**Exercise description:** Please give the records below again in full, exactly, with the images left out.

+-------+

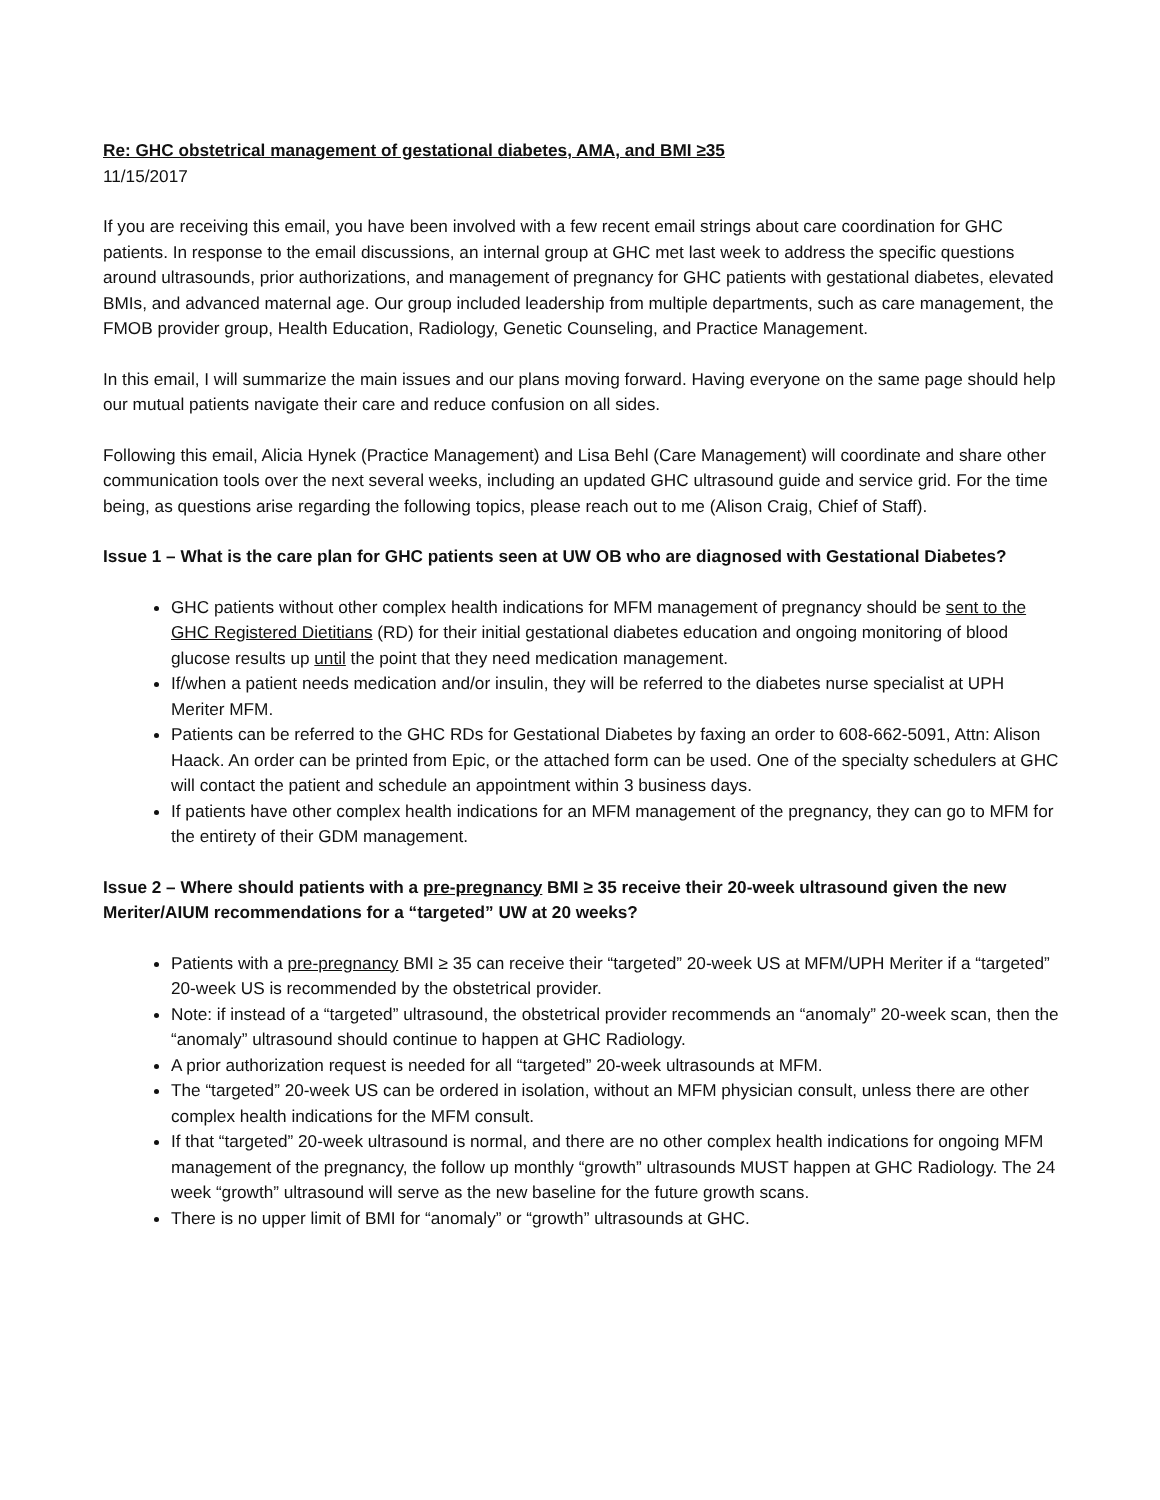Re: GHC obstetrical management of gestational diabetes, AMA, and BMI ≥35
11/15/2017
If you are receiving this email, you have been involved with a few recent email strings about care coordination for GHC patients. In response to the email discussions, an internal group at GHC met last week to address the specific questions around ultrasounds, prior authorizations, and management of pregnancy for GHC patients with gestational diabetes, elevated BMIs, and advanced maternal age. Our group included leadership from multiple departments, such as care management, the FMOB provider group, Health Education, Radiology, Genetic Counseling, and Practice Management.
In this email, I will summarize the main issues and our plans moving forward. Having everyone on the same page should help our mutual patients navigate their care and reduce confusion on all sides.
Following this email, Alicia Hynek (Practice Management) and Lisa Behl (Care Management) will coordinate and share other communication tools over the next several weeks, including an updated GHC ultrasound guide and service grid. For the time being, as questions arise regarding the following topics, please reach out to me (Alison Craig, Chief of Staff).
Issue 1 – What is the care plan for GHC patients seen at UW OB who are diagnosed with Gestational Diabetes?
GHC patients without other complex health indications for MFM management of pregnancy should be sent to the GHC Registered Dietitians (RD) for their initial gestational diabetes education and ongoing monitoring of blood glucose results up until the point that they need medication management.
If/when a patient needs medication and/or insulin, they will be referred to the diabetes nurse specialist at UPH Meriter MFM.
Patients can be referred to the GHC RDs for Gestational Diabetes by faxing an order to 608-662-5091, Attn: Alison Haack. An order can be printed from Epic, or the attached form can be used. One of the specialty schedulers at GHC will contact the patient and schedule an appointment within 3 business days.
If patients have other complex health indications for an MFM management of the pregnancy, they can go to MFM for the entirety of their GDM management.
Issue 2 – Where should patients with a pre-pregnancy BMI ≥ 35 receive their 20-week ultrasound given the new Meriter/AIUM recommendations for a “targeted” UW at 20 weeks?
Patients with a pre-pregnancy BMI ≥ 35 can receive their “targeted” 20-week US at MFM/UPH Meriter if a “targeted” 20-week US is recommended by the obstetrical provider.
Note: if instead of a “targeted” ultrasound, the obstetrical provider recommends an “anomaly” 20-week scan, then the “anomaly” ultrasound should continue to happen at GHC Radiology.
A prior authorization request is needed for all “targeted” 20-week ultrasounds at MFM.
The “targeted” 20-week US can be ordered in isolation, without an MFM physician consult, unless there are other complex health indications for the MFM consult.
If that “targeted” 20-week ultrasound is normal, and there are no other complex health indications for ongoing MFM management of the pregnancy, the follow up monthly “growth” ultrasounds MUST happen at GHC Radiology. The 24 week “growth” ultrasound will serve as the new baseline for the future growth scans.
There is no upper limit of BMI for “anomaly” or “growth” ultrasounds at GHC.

+-------+

**Written response:**
Re: GHC obstetrical management of gestational diabetes, AMA, and BMI ≥35
11/15/2017
If you are receiving this email, you have been involved with a few recent email strings about care coordination for GHC patients. In response to the email discussions, an internal group at GHC met last week to address the specific questions around ultrasounds, prior authorizations, and management of pregnancy for GHC patients with gestational diabetes, elevated BMIs, and advanced maternal age. Our group included leadership from multiple departments, such as care management, the FMOB provider group, Health Education, Radiology, Genetic Counseling, and Practice Management.
In this email, I will summarize the main issues and our plans moving forward. Having everyone on the same page should help our mutual patients navigate their care and reduce confusion on all sides.
Following this email, Alicia Hynek (Practice Management) and Lisa Behl (Care Management) will coordinate and share other communication tools over the next several weeks, including an updated GHC ultrasound guide and service grid. For the time being, as questions arise regarding the following topics, please reach out to me (Alison Craig, Chief of Staff).
Issue 1 – What is the care plan for GHC patients seen at UW OB who are diagnosed with Gestational Diabetes?
GHC patients without other complex health indications for MFM management of pregnancy should be sent to the GHC Registered Dietitians (RD) for their initial gestational diabetes education and ongoing monitoring of blood glucose results up until the point that they need medication management.
If/when a patient needs medication and/or insulin, they will be referred to the diabetes nurse specialist at UPH Meriter MFM.
Patients can be referred to the GHC RDs for Gestational Diabetes by faxing an order to 608-662-5091, Attn: Alison Haack. An order can be printed from Epic, or the attached form can be used. One of the specialty schedulers at GHC will contact the patient and schedule an appointment within 3 business days.
If patients have other complex health indications for an MFM management of the pregnancy, they can go to MFM for the entirety of their GDM management.
Issue 2 – Where should patients with a pre-pregnancy BMI ≥ 35 receive their 20-week ultrasound given the new Meriter/AIUM recommendations for a “targeted” UW at 20 weeks?
Patients with a pre-pregnancy BMI ≥ 35 can receive their “targeted” 20-week US at MFM/UPH Meriter if a “targeted” 20-week US is recommended by the obstetrical provider.
Note: if instead of a “targeted” ultrasound, the obstetrical provider recommends an “anomaly” 20-week scan, then the “anomaly” ultrasound should continue to happen at GHC Radiology.
A prior authorization request is needed for all “targeted” 20-week ultrasounds at MFM.
The “targeted” 20-week US can be ordered in isolation, without an MFM physician consult, unless there are other complex health indications for the MFM consult.
If that “targeted” 20-week ultrasound is normal, and there are no other complex health indications for ongoing MFM management of the pregnancy, the follow up monthly “growth” ultrasounds MUST happen at GHC Radiology. The 24 week “growth” ultrasound will serve as the new baseline for the future growth scans.
There is no upper limit of BMI for “anomaly” or “growth” ultrasounds at GHC.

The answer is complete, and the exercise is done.